> DATA PROVIDED:
★ ★ ★

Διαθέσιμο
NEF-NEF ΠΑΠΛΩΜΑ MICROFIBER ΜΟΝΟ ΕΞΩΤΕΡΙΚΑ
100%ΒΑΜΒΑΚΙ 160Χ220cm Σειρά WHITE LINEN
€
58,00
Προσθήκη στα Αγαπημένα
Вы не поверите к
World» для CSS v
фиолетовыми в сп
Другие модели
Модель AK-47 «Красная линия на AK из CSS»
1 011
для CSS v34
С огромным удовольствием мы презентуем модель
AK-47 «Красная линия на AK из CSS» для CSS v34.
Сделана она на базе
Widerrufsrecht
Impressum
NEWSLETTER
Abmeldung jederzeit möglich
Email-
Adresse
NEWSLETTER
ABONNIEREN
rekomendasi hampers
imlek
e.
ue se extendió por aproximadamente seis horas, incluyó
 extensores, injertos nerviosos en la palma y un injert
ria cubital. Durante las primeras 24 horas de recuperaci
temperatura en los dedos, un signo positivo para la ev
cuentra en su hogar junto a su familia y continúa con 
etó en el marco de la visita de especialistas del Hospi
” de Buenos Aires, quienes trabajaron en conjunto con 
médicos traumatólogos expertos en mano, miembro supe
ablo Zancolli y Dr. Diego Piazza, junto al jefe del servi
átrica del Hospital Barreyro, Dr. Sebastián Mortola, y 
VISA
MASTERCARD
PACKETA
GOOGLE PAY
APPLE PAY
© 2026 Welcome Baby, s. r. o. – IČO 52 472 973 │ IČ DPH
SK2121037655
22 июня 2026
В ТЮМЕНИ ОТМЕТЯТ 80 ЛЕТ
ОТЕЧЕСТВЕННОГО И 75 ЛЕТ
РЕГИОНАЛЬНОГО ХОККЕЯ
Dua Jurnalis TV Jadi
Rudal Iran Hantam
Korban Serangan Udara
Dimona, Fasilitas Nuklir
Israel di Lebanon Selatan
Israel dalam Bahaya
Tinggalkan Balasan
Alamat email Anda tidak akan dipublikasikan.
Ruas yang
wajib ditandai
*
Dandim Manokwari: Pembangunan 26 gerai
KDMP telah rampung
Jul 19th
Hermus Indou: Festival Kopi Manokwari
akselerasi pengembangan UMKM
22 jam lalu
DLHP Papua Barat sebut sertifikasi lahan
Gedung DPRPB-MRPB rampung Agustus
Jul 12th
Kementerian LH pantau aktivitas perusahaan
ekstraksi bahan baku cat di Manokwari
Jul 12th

★ ★ ★

Reproduce every line of text from all the entries above, in the same order and without changing any character.

> TASK SOLUTION:
Διαθέσιμο
NEF-NEF ΠΑΠΛΩΜΑ MICROFIBER ΜΟΝΟ ΕΞΩΤΕΡΙΚΑ
100%ΒΑΜΒΑΚΙ 160Χ220cm Σειρά WHITE LINEN
€
58,00
Προσθήκη στα Αγαπημένα
Вы не поверите к
World» для CSS v
фиолетовыми в сп
Другие модели
Модель AK-47 «Красная линия на AK из CSS»
1 011
для CSS v34
С огромным удовольствием мы презентуем модель
AK-47 «Красная линия на AK из CSS» для CSS v34.
Сделана она на базе
Widerrufsrecht
Impressum
NEWSLETTER
Abmeldung jederzeit möglich
Email-
Adresse
NEWSLETTER
ABONNIEREN
rekomendasi hampers
imlek
e.
ue se extendió por aproximadamente seis horas, incluyó
 extensores, injertos nerviosos en la palma y un injert
ria cubital. Durante las primeras 24 horas de recuperaci
temperatura en los dedos, un signo positivo para la ev
cuentra en su hogar junto a su familia y continúa con 
etó en el marco de la visita de especialistas del Hospi
” de Buenos Aires, quienes trabajaron en conjunto con 
médicos traumatólogos expertos en mano, miembro supe
ablo Zancolli y Dr. Diego Piazza, junto al jefe del servi
átrica del Hospital Barreyro, Dr. Sebastián Mortola, y 
VISA
MASTERCARD
PACKETA
GOOGLE PAY
APPLE PAY
© 2026 Welcome Baby, s. r. o. – IČO 52 472 973 │ IČ DPH
SK2121037655
22 июня 2026
В ТЮМЕНИ ОТМЕТЯТ 80 ЛЕТ
ОТЕЧЕСТВЕННОГО И 75 ЛЕТ
РЕГИОНАЛЬНОГО ХОККЕЯ
Dua Jurnalis TV Jadi
Rudal Iran Hantam
Korban Serangan Udara
Dimona, Fasilitas Nuklir
Israel di Lebanon Selatan
Israel dalam Bahaya
Tinggalkan Balasan
Alamat email Anda tidak akan dipublikasikan.
Ruas yang
wajib ditandai
*
Dandim Manokwari: Pembangunan 26 gerai
KDMP telah rampung
Jul 19th
Hermus Indou: Festival Kopi Manokwari
akselerasi pengembangan UMKM
22 jam lalu
DLHP Papua Barat sebut sertifikasi lahan
Gedung DPRPB-MRPB rampung Agustus
Jul 12th
Kementerian LH pantau aktivitas perusahaan
ekstraksi bahan baku cat di Manokwari
Jul 12th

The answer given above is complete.